ただぴくりぴくりと……時折、痙攣するだけの、肉。


「あっ……あっ…………」


 そこにいるのは未来の私。

 いつか私がなるであろう私。

 かつてはそんな未来に対して何の感情も湧かなかった。

 私は――私も、機械に繋がれてこそいなかったが、ただ呼吸して脈動するだけの、思考すら断片的で、生理的な反射が大半の、肉でしかなかったから。

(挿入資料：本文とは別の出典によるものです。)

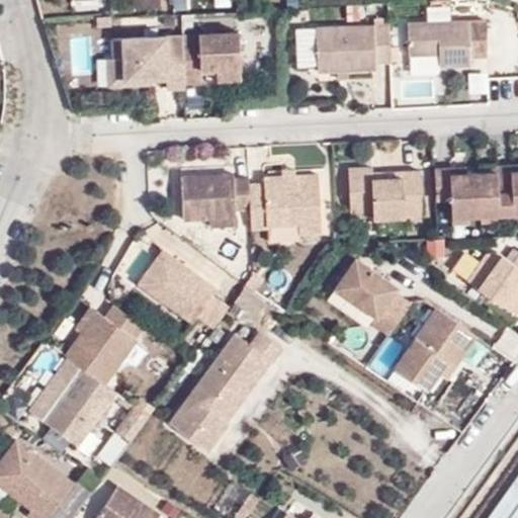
[(485,58),(484,21),(405,23),(406,57),(437,56),(437,68),(469,67),(468,59),(485,58)]
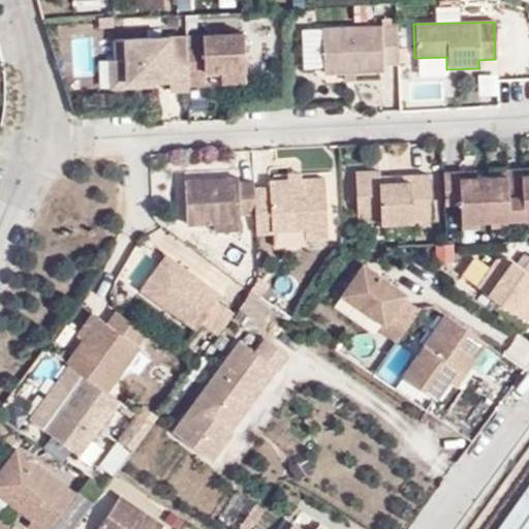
[(397,64),(396,26),(320,29),(322,75),(383,72),(382,65),(397,64)]
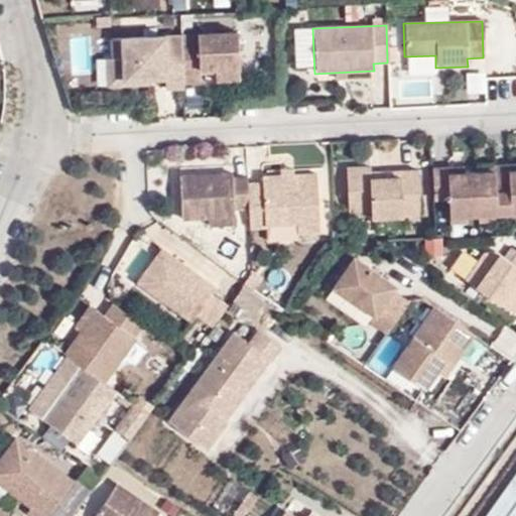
[(195,34),(196,44),(179,45),(180,74),(197,73),(197,70),(210,70),(237,69),(235,32),(195,34)]
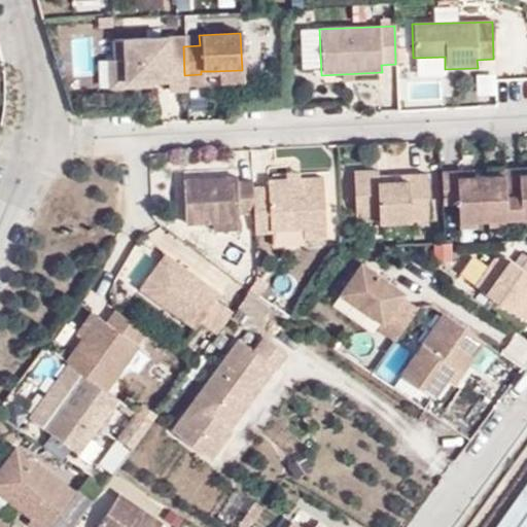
[(184,75),(182,36),(121,39),(125,86),(149,85),(148,80),(165,79),(166,92),(184,91),(184,75)]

 思考も感情も無いただの肉が、肉として扱われる事に不満など、覚えるはずもない。

 実際、あそこに繋がれていた『私』の顔には何の感情も生じてはいないように見えた。


 けれど――


『地獄に生まれたものはそこを地獄と思う事すらない』

 

 そう私に、学習機ではなく自分の言葉で、自分の声で、教えたのはアマネだ。

 私は自分がただの肉ではないと知った。

 私は自分がいるこの場が『地獄』なのだと認識してしまった。

 私は――


「……いや……だ……」


 それは殆ど無意識のうちに口をついて出た否定の言葉。

 拒否を希望する。

 あんな風になりたくない。

 あんな未来に辿り着きたくない。


「行って、行きなさい!」


 アマネが立ち上がった私の背中を押してきた。


「逃げなさい、逃げられるところまで!」

「アマネは――」

「私は大丈夫だから! 私は少なくとも殺される事はないから!」


 私はアマネをその場に残して歩き出す。

 歩いて。歩いて。これでは遅いような気がして。

 少しずつ脚の動きを早めて。また転びそうになったので、手を交互に振る事で身体の平衡を確保しながら、私は、走り出す。


 最優先でアマネの捕獲を命じられているからだろう。

〈ケルビム〉はアマネを無視して私を追ってくる事は無かった。